**本文**
+---+
伊達政宗と真田幸村、共に戦国の世に遅れてきた二人の最初で最後の激突が始まりました。

 

伊達勢の先鋒は片倉小十郎(二代目)重綱の部隊。激しい攻撃で幸村勢に多くの死傷者が出ました。しかし、真田幸村は部隊を引きませんでした。銃弾の雨の中、兵にじっと身を伏せて待ち受けさせたのです。そして伊達勢が目前まで迫ったところで反撃。突然の攻撃に動揺する伊達軍に真田幸村は騎馬隊で攻め込みました。上田城や真田丸で大成果を上げた敵を引き込んで叩く真田家得意の戦法です。真田幸村は快進撃を続けてきた伊達政宗の軍勢を1km近く押し返し、徳川方の侵攻を食い止めることに成功しました。

 

思わぬ反撃に部隊を下げた伊達政宗ですが、すぐに態勢を立て直しました。真田幸村もいったん引いて味方の部隊と合流。再びの激突になると思われましたが、戦いは思わぬ形で終わりを告げました。豊臣方の部隊が各地で敗れたため、真田幸村たちも撤退して軍を立て直すことになったのです。

 

徳川方は追い打ちをかける絶好の機会でしたが、動きませんでした。追撃を止めさせたのは伊達政宗でした。伊達政宗は強敵と認めた真田幸村を後ろから攻めることを避けたのです。

 

この頃、伊達政宗軍の先鋒だった片倉小十郎重綱の陣地に真田幸村の娘・阿梅(おうめ)が送られてきました。伊達政宗なら最愛の娘の命を託すのにふさわしいと思ったのかもしれません。
+---+
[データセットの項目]
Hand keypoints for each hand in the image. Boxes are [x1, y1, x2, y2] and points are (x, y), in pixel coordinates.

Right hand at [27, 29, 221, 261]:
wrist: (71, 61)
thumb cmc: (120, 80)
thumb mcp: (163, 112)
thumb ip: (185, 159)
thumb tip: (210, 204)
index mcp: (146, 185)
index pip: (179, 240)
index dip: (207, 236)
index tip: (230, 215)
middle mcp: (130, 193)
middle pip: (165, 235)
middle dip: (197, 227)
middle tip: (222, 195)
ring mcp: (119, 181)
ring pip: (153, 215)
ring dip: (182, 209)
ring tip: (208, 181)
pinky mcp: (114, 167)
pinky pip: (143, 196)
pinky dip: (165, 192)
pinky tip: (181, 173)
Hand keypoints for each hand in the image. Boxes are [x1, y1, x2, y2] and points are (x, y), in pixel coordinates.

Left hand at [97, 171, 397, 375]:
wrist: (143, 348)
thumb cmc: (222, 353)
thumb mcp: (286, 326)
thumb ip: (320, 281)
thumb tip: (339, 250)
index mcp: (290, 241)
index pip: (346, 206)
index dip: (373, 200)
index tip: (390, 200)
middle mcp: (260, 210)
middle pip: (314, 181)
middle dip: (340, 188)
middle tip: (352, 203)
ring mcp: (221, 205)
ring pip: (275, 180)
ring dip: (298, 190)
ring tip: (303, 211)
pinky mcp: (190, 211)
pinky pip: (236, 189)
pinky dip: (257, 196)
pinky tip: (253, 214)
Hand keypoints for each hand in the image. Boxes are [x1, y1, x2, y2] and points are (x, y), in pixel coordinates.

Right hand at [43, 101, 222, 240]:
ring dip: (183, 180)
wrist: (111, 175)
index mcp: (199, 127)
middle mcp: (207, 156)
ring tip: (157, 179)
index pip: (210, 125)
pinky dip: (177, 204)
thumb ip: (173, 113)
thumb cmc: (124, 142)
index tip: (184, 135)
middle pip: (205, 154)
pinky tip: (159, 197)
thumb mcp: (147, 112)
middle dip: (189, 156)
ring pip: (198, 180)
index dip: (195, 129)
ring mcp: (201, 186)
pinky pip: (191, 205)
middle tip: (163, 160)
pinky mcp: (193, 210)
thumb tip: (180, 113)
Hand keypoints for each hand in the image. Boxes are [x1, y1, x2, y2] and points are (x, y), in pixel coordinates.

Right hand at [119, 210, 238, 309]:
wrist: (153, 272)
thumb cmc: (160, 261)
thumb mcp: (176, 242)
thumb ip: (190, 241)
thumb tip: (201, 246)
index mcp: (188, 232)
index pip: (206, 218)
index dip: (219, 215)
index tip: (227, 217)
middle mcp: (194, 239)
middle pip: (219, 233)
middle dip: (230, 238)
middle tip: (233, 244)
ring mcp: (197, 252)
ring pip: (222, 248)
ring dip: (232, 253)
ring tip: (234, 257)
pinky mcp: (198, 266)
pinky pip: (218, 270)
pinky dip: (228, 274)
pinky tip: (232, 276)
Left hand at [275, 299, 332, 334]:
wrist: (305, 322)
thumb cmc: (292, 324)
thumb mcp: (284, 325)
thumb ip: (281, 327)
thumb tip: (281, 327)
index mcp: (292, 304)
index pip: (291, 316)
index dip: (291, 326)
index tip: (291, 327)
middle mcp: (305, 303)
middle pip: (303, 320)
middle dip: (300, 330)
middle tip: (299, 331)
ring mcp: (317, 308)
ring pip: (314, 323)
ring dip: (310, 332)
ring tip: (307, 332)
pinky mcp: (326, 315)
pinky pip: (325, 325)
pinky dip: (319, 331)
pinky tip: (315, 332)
+---+
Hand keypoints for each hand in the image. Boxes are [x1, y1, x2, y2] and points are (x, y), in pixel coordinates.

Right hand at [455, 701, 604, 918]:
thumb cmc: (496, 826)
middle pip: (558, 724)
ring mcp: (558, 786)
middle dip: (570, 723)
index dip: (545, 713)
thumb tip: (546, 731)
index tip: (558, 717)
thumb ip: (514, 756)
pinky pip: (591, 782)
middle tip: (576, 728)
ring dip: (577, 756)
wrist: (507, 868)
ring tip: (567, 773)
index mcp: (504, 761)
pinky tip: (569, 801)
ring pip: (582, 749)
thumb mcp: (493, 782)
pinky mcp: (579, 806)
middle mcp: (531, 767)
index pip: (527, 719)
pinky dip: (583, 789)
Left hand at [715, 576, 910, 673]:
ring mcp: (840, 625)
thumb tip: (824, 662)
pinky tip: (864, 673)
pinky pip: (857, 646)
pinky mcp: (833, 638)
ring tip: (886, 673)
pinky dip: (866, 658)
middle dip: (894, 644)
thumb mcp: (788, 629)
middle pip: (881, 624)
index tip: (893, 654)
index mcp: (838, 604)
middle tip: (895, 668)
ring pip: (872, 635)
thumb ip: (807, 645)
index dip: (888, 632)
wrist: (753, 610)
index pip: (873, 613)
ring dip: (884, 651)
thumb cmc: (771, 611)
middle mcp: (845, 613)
+---+
**読解の応用**
**a.** 伊達政宗と真田幸村の戦いを述べた文章によると、真田幸村は伊達政宗の軍勢をどれほど押し返したか答えなさい。
**b.** 伊達政宗と真田幸村の戦いを述べた文章のうち、「思わぬ反撃に部隊を下げた伊達」から「いと思ったのかもしれません。」までを、その語句も含めてそのまま書き写しなさい。
これらの項目は別の出典から取られたものである。

**課題の解答**
**a.** 1km近く押し返した。

**b.**
思わぬ反撃に部隊を下げた伊達政宗ですが、すぐに態勢を立て直しました。真田幸村もいったん引いて味方の部隊と合流。再びの激突になると思われましたが、戦いは思わぬ形で終わりを告げました。豊臣方の部隊が各地で敗れたため、真田幸村たちも撤退して軍を立て直すことになったのです。

 

徳川方は追い打ちをかける絶好の機会でしたが、動きませんでした。追撃を止めさせたのは伊達政宗でした。伊達政宗は強敵と認めた真田幸村を後ろから攻めることを避けたのです。

 

この頃、伊達政宗軍の先鋒だった片倉小十郎重綱の陣地に真田幸村の娘・阿梅(おうめ)が送られてきました。伊達政宗なら最愛の娘の命を託すのにふさわしいと思ったのかもしれません。